START Records supplied
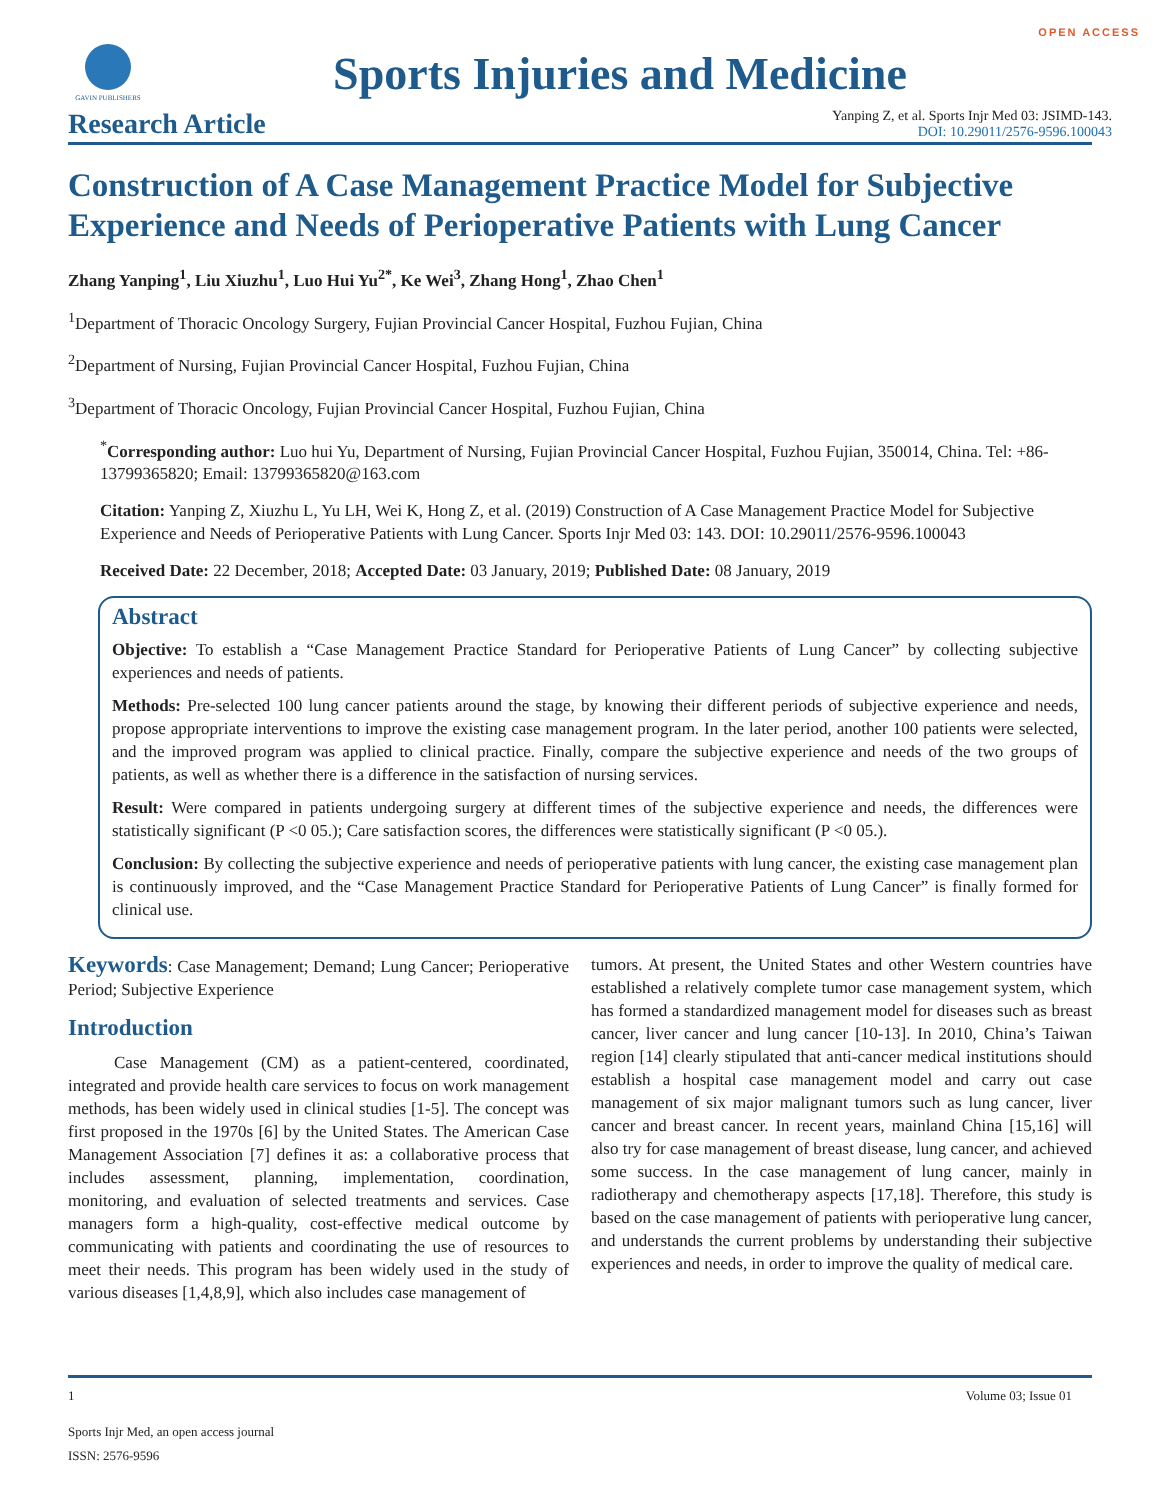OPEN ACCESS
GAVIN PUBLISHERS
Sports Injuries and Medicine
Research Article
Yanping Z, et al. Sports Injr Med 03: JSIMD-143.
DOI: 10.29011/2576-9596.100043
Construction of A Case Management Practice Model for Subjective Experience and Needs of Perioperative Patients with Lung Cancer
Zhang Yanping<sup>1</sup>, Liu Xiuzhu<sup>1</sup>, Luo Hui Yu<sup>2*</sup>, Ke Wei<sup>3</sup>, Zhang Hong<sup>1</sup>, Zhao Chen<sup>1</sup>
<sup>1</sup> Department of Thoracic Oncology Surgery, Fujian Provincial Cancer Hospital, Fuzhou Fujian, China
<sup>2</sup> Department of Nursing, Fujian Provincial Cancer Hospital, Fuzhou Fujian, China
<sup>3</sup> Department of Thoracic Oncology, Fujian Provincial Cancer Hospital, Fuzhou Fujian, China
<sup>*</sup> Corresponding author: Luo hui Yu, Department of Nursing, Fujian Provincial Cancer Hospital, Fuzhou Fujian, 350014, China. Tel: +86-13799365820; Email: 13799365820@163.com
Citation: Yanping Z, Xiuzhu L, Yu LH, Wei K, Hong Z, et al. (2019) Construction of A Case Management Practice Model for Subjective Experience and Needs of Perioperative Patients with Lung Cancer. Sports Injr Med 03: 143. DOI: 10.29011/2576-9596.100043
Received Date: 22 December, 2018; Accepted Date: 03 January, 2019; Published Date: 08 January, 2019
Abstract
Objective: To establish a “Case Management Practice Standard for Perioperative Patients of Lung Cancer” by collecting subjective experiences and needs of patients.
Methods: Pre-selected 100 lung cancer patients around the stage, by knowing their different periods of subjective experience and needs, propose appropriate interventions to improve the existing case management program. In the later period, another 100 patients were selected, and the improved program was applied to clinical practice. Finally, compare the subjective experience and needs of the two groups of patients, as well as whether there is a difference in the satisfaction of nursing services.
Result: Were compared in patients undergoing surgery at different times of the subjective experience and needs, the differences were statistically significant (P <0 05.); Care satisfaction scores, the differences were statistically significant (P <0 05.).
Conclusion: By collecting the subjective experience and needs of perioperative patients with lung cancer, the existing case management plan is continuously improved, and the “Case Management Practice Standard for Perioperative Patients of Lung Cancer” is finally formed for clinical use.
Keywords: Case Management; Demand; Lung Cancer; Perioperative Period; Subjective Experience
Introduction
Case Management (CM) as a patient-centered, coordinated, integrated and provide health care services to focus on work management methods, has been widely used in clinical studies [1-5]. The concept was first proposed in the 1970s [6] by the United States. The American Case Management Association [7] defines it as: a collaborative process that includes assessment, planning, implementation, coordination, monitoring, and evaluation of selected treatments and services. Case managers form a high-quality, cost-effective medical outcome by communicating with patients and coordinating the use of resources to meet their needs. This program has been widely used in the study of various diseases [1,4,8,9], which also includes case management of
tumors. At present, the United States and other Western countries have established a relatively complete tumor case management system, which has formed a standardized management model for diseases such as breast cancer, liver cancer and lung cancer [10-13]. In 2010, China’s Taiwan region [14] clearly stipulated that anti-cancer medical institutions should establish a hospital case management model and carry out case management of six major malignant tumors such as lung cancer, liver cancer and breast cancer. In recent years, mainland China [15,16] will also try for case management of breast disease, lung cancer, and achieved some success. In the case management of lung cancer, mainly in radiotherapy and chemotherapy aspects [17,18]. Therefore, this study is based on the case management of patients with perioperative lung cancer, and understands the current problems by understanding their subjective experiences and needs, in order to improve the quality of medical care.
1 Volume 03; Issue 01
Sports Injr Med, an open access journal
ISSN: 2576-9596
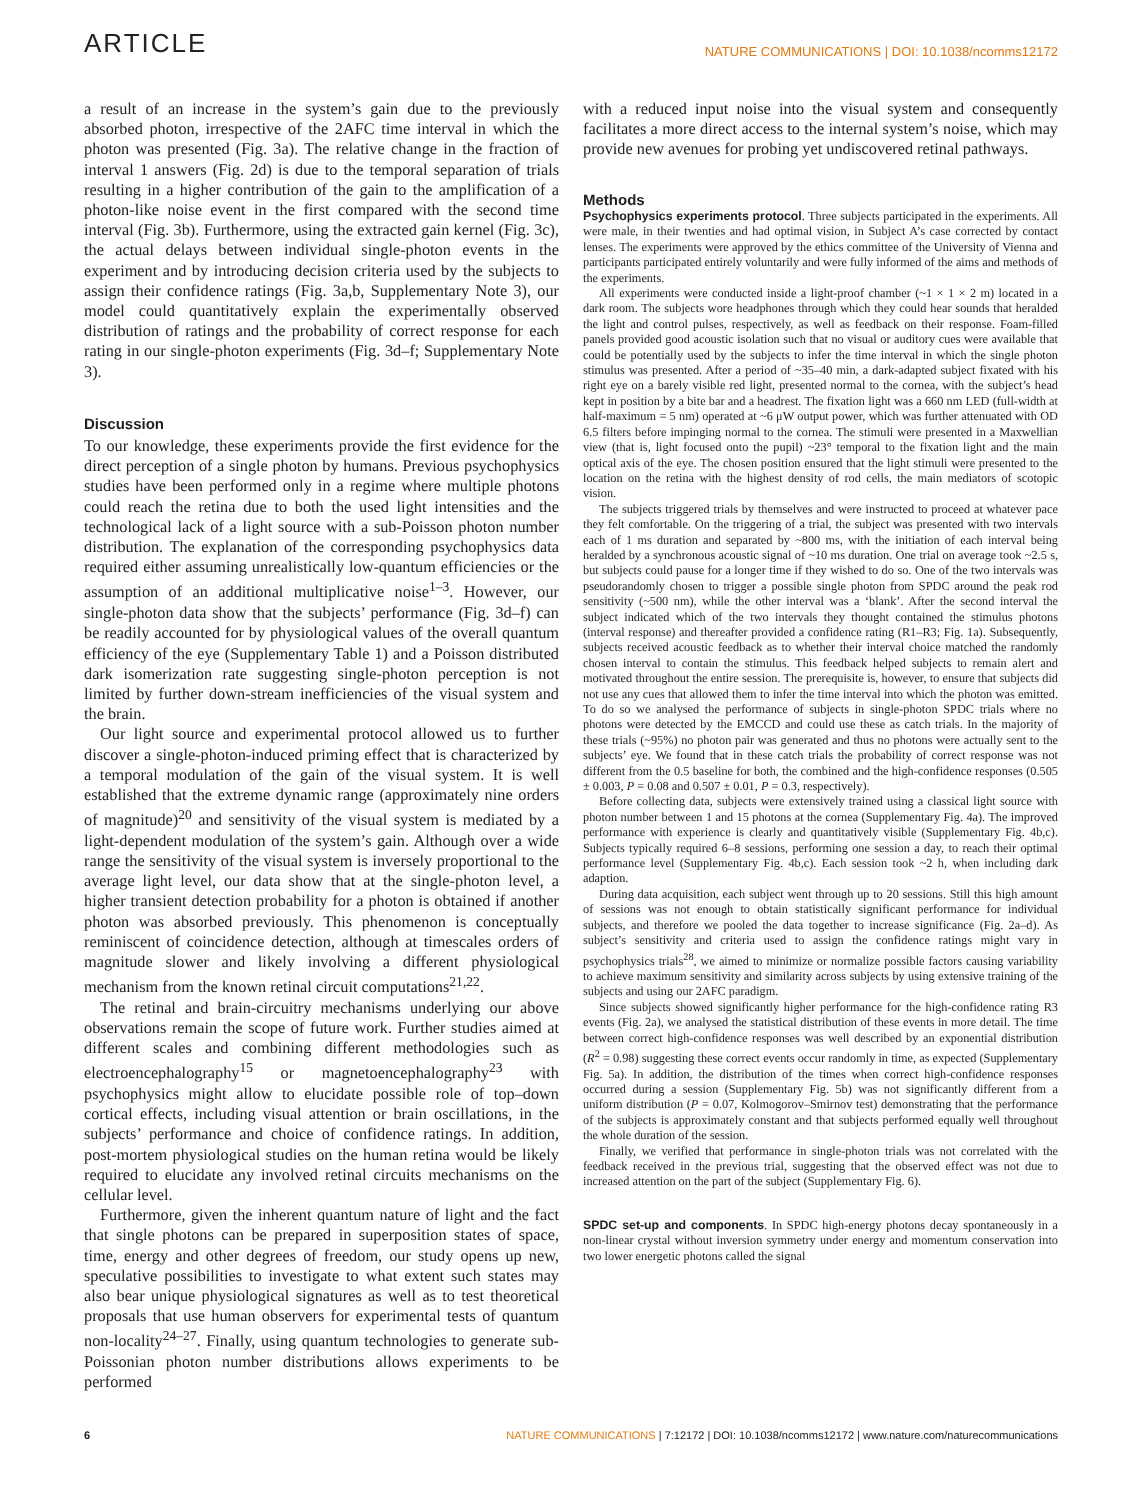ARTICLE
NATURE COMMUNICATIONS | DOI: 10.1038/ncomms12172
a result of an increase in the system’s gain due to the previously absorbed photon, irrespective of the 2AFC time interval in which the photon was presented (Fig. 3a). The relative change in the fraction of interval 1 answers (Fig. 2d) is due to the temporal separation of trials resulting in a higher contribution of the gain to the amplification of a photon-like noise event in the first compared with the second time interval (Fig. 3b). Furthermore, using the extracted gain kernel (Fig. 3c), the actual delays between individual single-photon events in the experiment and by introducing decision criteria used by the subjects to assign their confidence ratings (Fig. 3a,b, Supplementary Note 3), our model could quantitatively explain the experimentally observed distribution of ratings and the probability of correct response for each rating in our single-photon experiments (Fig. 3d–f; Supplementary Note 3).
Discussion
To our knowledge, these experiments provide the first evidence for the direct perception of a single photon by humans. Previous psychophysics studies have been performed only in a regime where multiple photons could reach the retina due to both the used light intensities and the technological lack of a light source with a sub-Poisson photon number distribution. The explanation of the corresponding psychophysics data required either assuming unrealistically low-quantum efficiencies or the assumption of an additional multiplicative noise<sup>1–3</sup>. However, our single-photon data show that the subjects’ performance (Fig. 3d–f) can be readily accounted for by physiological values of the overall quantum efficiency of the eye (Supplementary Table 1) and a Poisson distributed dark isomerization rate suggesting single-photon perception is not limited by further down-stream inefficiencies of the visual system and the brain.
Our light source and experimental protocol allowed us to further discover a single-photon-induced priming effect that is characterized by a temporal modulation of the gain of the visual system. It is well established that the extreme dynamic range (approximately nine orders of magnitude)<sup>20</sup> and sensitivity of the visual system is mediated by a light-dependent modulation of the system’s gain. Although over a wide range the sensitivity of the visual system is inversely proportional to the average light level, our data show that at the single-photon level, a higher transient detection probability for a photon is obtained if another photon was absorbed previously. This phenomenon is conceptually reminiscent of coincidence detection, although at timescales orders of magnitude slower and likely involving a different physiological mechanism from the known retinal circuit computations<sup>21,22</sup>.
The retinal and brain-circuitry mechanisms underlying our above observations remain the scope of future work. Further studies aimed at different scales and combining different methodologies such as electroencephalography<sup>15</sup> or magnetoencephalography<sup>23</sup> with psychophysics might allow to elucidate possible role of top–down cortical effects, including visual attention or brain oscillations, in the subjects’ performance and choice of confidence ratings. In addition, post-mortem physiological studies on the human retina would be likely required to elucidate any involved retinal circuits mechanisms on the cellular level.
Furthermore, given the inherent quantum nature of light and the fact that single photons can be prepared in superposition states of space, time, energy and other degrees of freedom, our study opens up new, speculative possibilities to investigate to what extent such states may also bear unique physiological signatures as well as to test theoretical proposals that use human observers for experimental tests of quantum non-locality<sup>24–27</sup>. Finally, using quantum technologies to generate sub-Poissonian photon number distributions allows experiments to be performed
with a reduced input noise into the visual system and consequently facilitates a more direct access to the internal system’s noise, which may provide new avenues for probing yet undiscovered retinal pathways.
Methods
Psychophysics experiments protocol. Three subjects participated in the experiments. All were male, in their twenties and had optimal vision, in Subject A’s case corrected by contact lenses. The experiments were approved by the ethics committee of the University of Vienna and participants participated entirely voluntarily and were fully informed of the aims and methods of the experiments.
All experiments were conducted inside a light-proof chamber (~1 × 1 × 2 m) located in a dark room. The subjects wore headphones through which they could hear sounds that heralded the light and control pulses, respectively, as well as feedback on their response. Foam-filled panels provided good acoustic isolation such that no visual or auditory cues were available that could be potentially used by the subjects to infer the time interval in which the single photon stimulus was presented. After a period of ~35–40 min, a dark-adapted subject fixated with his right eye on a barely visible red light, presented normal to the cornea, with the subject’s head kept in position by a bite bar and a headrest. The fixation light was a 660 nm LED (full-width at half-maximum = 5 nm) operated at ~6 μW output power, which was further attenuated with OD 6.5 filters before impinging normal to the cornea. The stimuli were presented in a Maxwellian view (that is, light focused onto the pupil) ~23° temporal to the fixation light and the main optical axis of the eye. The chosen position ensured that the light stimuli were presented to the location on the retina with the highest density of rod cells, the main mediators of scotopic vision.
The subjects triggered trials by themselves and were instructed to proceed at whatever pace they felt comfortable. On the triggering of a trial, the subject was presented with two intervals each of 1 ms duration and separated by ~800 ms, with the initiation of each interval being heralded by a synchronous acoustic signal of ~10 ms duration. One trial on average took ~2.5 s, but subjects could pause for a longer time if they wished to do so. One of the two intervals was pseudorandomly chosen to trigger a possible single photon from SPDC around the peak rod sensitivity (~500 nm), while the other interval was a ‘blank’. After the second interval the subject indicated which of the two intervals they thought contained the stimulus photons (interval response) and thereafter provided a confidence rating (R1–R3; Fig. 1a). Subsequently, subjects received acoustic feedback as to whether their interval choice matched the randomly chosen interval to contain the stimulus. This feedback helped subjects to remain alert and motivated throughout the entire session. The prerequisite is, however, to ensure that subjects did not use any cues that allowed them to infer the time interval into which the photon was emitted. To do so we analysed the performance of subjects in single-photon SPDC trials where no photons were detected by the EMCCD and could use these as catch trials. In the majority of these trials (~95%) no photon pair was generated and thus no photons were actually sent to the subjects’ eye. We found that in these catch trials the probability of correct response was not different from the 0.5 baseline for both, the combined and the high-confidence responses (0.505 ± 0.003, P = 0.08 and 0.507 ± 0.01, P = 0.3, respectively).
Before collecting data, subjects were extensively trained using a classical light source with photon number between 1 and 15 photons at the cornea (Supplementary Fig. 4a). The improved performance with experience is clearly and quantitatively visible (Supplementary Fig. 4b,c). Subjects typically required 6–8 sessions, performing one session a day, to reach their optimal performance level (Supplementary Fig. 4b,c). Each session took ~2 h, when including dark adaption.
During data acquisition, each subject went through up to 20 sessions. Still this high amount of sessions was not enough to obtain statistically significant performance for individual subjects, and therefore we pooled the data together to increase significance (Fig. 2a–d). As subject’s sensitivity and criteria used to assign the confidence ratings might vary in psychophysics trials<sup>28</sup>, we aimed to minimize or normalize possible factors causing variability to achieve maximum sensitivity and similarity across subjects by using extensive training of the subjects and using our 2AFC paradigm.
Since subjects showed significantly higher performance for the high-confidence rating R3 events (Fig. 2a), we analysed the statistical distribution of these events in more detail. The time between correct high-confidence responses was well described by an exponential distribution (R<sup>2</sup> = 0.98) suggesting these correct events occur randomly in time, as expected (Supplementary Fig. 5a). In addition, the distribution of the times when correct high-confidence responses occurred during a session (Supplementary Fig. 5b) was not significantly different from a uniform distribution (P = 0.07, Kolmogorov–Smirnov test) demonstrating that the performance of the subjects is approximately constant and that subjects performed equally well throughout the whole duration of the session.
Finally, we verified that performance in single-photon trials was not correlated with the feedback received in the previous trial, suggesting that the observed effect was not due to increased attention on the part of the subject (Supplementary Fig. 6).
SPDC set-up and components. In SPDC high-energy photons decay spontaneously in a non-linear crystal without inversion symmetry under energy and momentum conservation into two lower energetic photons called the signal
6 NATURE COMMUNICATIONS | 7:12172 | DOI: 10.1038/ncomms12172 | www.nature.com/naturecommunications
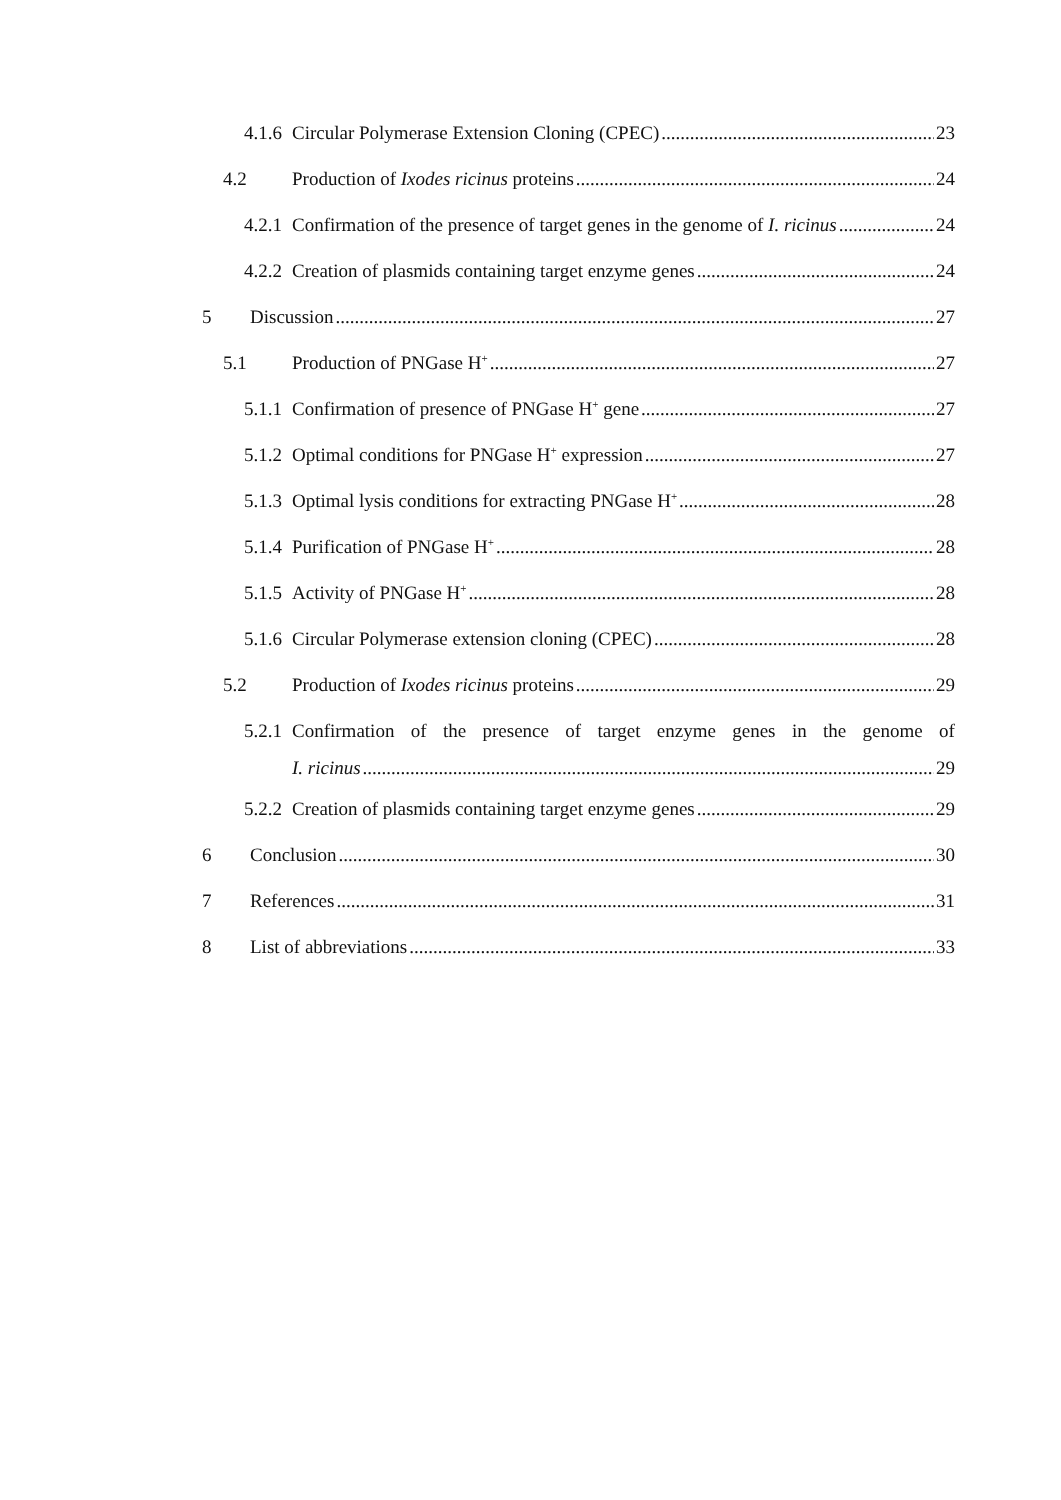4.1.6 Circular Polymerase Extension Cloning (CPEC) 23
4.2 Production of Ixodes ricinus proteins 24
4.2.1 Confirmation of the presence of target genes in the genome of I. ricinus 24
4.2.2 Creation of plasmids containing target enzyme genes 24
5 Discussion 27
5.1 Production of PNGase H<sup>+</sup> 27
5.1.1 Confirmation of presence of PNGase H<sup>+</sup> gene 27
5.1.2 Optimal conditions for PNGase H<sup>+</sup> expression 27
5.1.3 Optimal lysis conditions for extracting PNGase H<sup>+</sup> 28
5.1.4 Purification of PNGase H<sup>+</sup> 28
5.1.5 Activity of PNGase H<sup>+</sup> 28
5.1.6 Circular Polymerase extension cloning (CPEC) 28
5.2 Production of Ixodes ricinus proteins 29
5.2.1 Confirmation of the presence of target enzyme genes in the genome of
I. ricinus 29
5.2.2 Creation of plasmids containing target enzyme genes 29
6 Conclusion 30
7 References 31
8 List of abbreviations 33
END Records supplied
### Directions
Transcribe, word for word, every line from the one containing "I. ricinus 29" through the final line of the entries, and nothing else.

### Response to the exercise
I. ricinus 29
5.2.2 Creation of plasmids containing target enzyme genes 29
6 Conclusion 30
7 References 31
8 List of abbreviations 33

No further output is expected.